TEXTE PROPOSÉ:
>>>

En quittant Manihuales, il y a deux options pour rallier Coyhaique, la capitale de la région d’Aysen et plus grande ville rencontrée sur la Carretera : une route goudronnée passant par Puerto Aysen (30 000 habitants, grand port de la région) ou une piste. Nous choisissons la seconde, sans regret, on se croirait dans les pâturages alpins au printemps. Nous faisons notre dernière escale avant Coyhaique dans le village de Villa Ortega. Pas de camping officiel ni de panneau d’information ici mais il est possible de planter sa tente derrière l’épicerie du village, nous n’avons rien deviné : c’est une nouvelle fois l’application I-overlander qui nous l'indique.


A Coyhaique et pour la première fois du séjour, nous trouverons notre logement grâce à Warmshower. Il s’agit d’un site dont le principe est simple : offrir à des cyclotouristes sa douche chaude et un petit coin de son jardin pour planter une tente. Notre hôte est Marcelo, il est l’illustration parfaite du titre de l’article : la « Buena Onda ». Ceci se dit d’une personne sympathique (littéralement « les bonnes ondes »). Nous recevons un accueil extraordinaire de sa part : il nous offre sa chambre, nous informe que nous pouvons séjourner autant de nuits que de besoin, nous emmène dans un bon resto de la ville avec des amis chilien et danois et dans une cerveceria (fabrique de bière) fraîchement ouverte et tenue par un autre de ses nombreux amis ! Le lendemain, nous explorons la réserve de Coyhaique qui renseignement pris auprès de l’office du tourisme comporte une boucle à faire en vélo. La route d’accès au parc comporte des pentes de plus de 15%, heureusement nous transportons uniquement notre pique-nique. La boucle en vélo n’est pas des plus faciles, route avec ripio en mauvais état, pentes raides à descendre avec prudence, on s'en serait bien passé ! Le soir, nous proposons à Marcelo de préparer le dîner : au menu, crêpes sucrées et salées avec cidre argentin (le cidre français mérite sa réputation…). Nous passons un excellent moment en compagnie de Marcelo et Tomas, un de ses amis chiliens et nous améliorons notre connaissance sur la culture du pays !

<<<

DONNÉES FOURNIES:
>>>

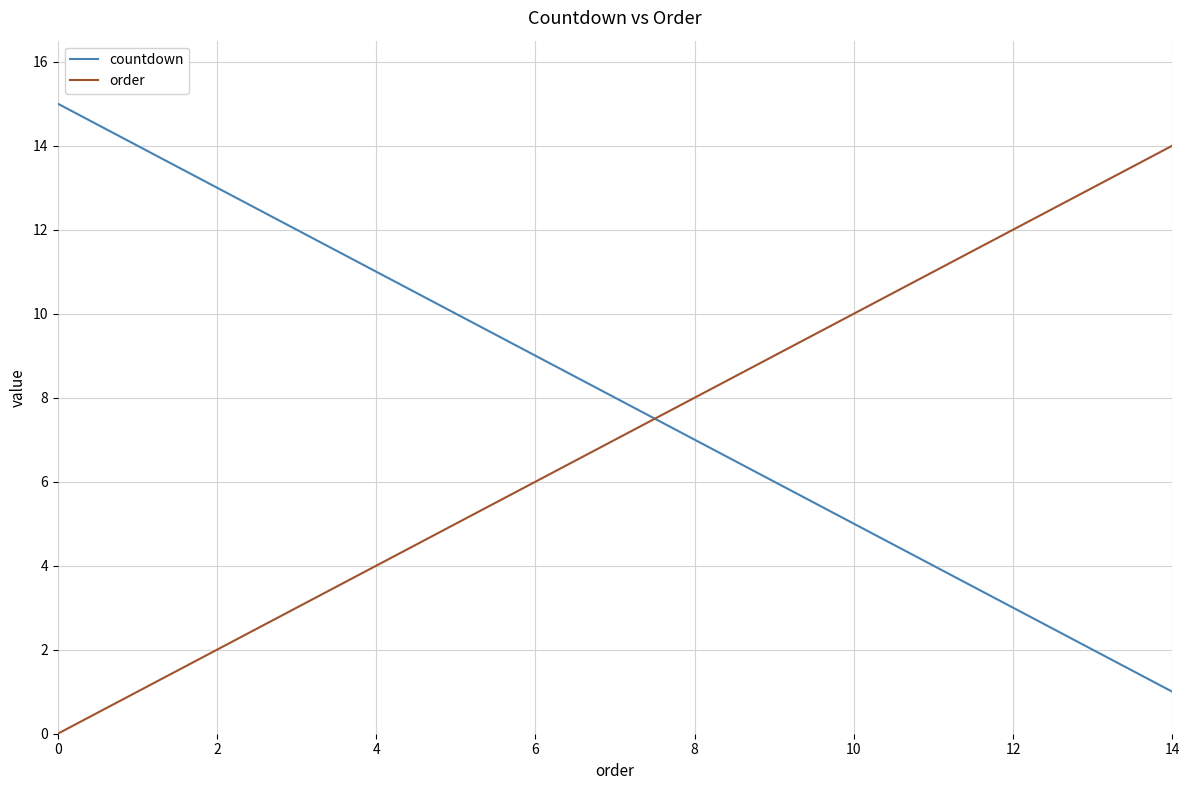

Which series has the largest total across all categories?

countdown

<<<
>>>

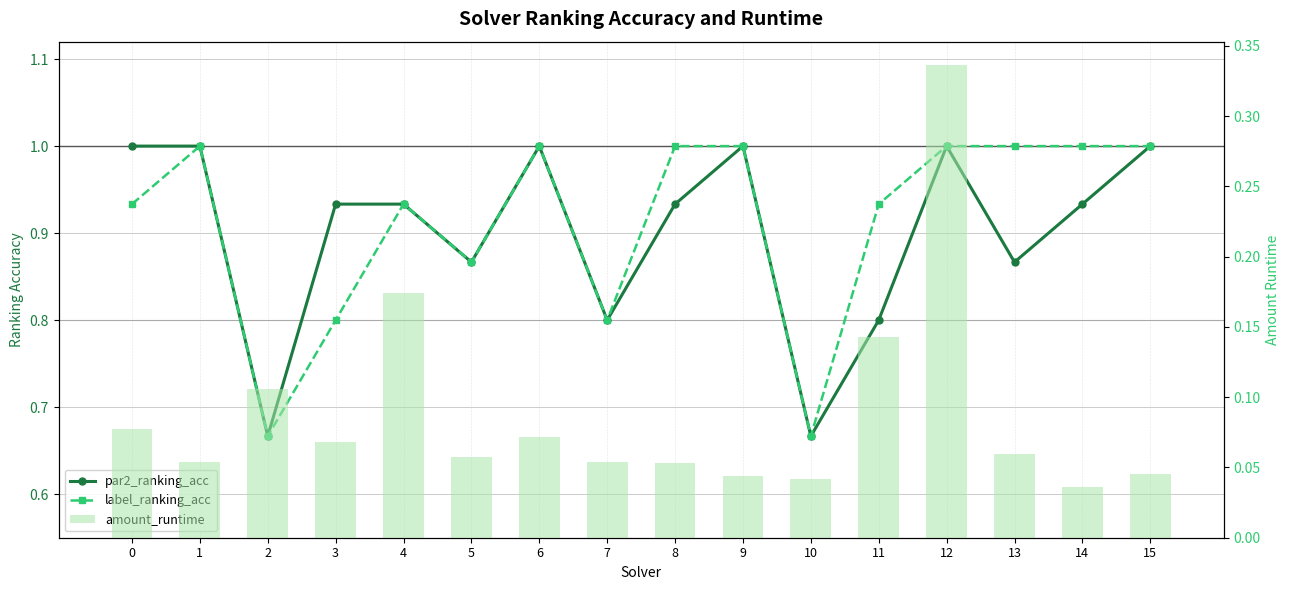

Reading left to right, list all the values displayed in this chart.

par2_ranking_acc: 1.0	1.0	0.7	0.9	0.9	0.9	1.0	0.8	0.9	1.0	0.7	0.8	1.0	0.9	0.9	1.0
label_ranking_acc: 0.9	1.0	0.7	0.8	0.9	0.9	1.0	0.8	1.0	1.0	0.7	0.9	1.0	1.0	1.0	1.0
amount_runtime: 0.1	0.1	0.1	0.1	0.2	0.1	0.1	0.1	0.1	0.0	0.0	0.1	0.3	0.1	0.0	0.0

<<<

Recopiez fidèlement le passage du récit de voyage qui commence par les mots « En quittant Manihuales, il » et s'achève sur « qui nous l'indique. ».

En quittant Manihuales, il y a deux options pour rallier Coyhaique, la capitale de la région d’Aysen et plus grande ville rencontrée sur la Carretera : une route goudronnée passant par Puerto Aysen (30 000 habitants, grand port de la région) ou une piste. Nous choisissons la seconde, sans regret, on se croirait dans les pâturages alpins au printemps. Nous faisons notre dernière escale avant Coyhaique dans le village de Villa Ortega. Pas de camping officiel ni de panneau d’information ici mais il est possible de planter sa tente derrière l’épicerie du village, nous n’avons rien deviné : c’est une nouvelle fois l’application I-overlander qui nous l'indique.